__Problem to work on__: Output the data in full and exactly as presented.

__Data under study__:
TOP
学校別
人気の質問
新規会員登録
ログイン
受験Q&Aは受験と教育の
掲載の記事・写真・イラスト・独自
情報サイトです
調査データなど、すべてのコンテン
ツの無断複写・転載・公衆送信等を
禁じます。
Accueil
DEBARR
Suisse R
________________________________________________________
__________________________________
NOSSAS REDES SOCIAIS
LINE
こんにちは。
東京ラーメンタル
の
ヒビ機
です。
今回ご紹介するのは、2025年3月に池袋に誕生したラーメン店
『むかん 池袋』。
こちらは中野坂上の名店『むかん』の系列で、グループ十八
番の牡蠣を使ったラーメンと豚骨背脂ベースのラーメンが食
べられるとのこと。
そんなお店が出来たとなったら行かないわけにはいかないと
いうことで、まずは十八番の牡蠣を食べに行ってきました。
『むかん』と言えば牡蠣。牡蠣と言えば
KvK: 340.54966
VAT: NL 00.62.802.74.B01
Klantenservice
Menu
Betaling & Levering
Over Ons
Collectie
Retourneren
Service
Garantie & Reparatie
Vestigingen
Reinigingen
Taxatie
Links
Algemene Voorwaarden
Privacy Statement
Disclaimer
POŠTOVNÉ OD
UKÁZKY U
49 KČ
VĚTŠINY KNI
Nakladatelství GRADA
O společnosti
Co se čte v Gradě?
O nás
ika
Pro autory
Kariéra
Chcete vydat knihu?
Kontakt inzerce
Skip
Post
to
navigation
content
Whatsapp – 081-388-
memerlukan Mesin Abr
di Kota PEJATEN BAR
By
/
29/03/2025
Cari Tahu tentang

__Task output__:
TOP
学校別
人気の質問
新規会員登録
ログイン
受験Q&Aは受験と教育の
掲載の記事・写真・イラスト・独自
情報サイトです
調査データなど、すべてのコンテン
ツの無断複写・転載・公衆送信等を
禁じます。
Accueil
DEBARR
Suisse R
________________________________________________________
__________________________________
NOSSAS REDES SOCIAIS
LINE
こんにちは。
東京ラーメンタル
の
ヒビ機
です。
今回ご紹介するのは、2025年3月に池袋に誕生したラーメン店
『むかん 池袋』。
こちらは中野坂上の名店『むかん』の系列で、グループ十八
番の牡蠣を使ったラーメンと豚骨背脂ベースのラーメンが食
べられるとのこと。
そんなお店が出来たとなったら行かないわけにはいかないと
いうことで、まずは十八番の牡蠣を食べに行ってきました。
『むかん』と言えば牡蠣。牡蠣と言えば
KvK: 340.54966
VAT: NL 00.62.802.74.B01
Klantenservice
Menu
Betaling & Levering
Over Ons
Collectie
Retourneren
Service
Garantie & Reparatie
Vestigingen
Reinigingen
Taxatie
Links
Algemene Voorwaarden
Privacy Statement
Disclaimer
POŠTOVNÉ OD
UKÁZKY U
49 KČ
VĚTŠINY KNI
Nakladatelství GRADA
O společnosti
Co se čte v Gradě?
O nás
ika
Pro autory
Kariéra
Chcete vydat knihu?
Kontakt inzerce
Skip
Post
to
navigation
content
Whatsapp – 081-388-
memerlukan Mesin Abr
di Kota PEJATEN BAR
By
/
29/03/2025
Cari Tahu tentang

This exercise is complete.